* **ABOUT THIS TASK**:
The listing below should be written out exactly; please include all of it.

* **DATA SHOWN**:
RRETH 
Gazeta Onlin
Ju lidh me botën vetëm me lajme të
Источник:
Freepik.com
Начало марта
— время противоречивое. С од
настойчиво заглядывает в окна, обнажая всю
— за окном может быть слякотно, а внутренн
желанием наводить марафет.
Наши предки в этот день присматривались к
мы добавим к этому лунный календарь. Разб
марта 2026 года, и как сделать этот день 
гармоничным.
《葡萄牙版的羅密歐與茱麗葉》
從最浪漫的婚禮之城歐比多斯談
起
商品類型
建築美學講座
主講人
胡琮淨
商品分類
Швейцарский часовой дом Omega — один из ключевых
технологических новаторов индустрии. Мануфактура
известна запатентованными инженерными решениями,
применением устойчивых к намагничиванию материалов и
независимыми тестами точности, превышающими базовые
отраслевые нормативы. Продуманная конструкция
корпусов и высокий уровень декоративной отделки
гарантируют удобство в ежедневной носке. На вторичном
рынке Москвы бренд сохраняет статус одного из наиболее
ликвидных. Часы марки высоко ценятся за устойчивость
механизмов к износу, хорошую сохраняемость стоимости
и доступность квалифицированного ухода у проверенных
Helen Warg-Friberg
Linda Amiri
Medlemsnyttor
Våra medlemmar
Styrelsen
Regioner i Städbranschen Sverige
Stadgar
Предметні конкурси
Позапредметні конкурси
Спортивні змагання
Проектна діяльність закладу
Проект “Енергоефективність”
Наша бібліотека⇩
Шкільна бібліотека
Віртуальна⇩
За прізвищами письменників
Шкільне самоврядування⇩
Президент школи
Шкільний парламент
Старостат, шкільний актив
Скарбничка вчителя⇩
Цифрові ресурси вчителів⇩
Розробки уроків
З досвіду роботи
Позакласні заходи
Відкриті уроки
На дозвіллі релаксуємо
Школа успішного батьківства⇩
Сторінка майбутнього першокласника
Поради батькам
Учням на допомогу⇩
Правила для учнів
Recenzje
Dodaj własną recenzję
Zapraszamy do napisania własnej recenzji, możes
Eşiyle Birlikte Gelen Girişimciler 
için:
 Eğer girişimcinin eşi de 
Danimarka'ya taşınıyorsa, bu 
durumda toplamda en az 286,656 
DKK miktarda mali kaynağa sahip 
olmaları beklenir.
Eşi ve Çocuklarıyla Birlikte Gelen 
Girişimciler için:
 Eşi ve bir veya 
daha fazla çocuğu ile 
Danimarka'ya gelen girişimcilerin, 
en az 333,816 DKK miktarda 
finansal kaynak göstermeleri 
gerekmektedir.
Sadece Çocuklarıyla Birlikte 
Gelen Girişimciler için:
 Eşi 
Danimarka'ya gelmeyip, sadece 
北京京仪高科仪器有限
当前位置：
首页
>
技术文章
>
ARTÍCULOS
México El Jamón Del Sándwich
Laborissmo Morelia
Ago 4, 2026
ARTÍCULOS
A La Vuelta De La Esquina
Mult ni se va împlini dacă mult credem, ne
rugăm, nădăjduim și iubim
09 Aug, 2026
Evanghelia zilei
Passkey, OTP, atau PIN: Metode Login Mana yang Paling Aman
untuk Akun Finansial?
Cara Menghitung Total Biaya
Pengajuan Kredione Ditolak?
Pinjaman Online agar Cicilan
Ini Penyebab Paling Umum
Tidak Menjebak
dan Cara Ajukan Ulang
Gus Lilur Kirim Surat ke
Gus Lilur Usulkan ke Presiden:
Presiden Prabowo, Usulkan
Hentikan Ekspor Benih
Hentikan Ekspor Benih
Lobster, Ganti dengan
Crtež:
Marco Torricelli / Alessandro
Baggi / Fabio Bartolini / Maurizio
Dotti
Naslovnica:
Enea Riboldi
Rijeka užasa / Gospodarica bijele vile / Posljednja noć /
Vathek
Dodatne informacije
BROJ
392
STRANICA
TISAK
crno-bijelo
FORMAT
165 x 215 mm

* **ANSWER FOR THE TASK**:
RRETH 
Gazeta Onlin
Ju lidh me botën vetëm me lajme të
Источник:
Freepik.com
Начало марта
— время противоречивое. С од
настойчиво заглядывает в окна, обнажая всю
— за окном может быть слякотно, а внутренн
желанием наводить марафет.
Наши предки в этот день присматривались к
мы добавим к этому лунный календарь. Разб
марта 2026 года, и как сделать этот день 
гармоничным.
《葡萄牙版的羅密歐與茱麗葉》
從最浪漫的婚禮之城歐比多斯談
起
商品類型
建築美學講座
主講人
胡琮淨
商品分類
Швейцарский часовой дом Omega — один из ключевых
технологических новаторов индустрии. Мануфактура
известна запатентованными инженерными решениями,
применением устойчивых к намагничиванию материалов и
независимыми тестами точности, превышающими базовые
отраслевые нормативы. Продуманная конструкция
корпусов и высокий уровень декоративной отделки
гарантируют удобство в ежедневной носке. На вторичном
рынке Москвы бренд сохраняет статус одного из наиболее
ликвидных. Часы марки высоко ценятся за устойчивость
механизмов к износу, хорошую сохраняемость стоимости
и доступность квалифицированного ухода у проверенных
Helen Warg-Friberg
Linda Amiri
Medlemsnyttor
Våra medlemmar
Styrelsen
Regioner i Städbranschen Sverige
Stadgar
Предметні конкурси
Позапредметні конкурси
Спортивні змагання
Проектна діяльність закладу
Проект “Енергоефективність”
Наша бібліотека⇩
Шкільна бібліотека
Віртуальна⇩
За прізвищами письменників
Шкільне самоврядування⇩
Президент школи
Шкільний парламент
Старостат, шкільний актив
Скарбничка вчителя⇩
Цифрові ресурси вчителів⇩
Розробки уроків
З досвіду роботи
Позакласні заходи
Відкриті уроки
На дозвіллі релаксуємо
Школа успішного батьківства⇩
Сторінка майбутнього першокласника
Поради батькам
Учням на допомогу⇩
Правила для учнів
Recenzje
Dodaj własną recenzję
Zapraszamy do napisania własnej recenzji, możes
Eşiyle Birlikte Gelen Girişimciler 
için:
 Eğer girişimcinin eşi de 
Danimarka'ya taşınıyorsa, bu 
durumda toplamda en az 286,656 
DKK miktarda mali kaynağa sahip 
olmaları beklenir.
Eşi ve Çocuklarıyla Birlikte Gelen 
Girişimciler için:
 Eşi ve bir veya 
daha fazla çocuğu ile 
Danimarka'ya gelen girişimcilerin, 
en az 333,816 DKK miktarda 
finansal kaynak göstermeleri 
gerekmektedir.
Sadece Çocuklarıyla Birlikte 
Gelen Girişimciler için:
 Eşi 
Danimarka'ya gelmeyip, sadece 
北京京仪高科仪器有限
当前位置：
首页
>
技术文章
>
ARTÍCULOS
México El Jamón Del Sándwich
Laborissmo Morelia
Ago 4, 2026
ARTÍCULOS
A La Vuelta De La Esquina
Mult ni se va împlini dacă mult credem, ne
rugăm, nădăjduim și iubim
09 Aug, 2026
Evanghelia zilei
Passkey, OTP, atau PIN: Metode Login Mana yang Paling Aman
untuk Akun Finansial?
Cara Menghitung Total Biaya
Pengajuan Kredione Ditolak?
Pinjaman Online agar Cicilan
Ini Penyebab Paling Umum
Tidak Menjebak
dan Cara Ajukan Ulang
Gus Lilur Kirim Surat ke
Gus Lilur Usulkan ke Presiden:
Presiden Prabowo, Usulkan
Hentikan Ekspor Benih
Hentikan Ekspor Benih
Lobster, Ganti dengan
Crtež:
Marco Torricelli / Alessandro
Baggi / Fabio Bartolini / Maurizio
Dotti
Naslovnica:
Enea Riboldi
Rijeka užasa / Gospodarica bijele vile / Posljednja noć /
Vathek
Dodatne informacije
BROJ
392
STRANICA
TISAK
crno-bijelo
FORMAT
165 x 215 mm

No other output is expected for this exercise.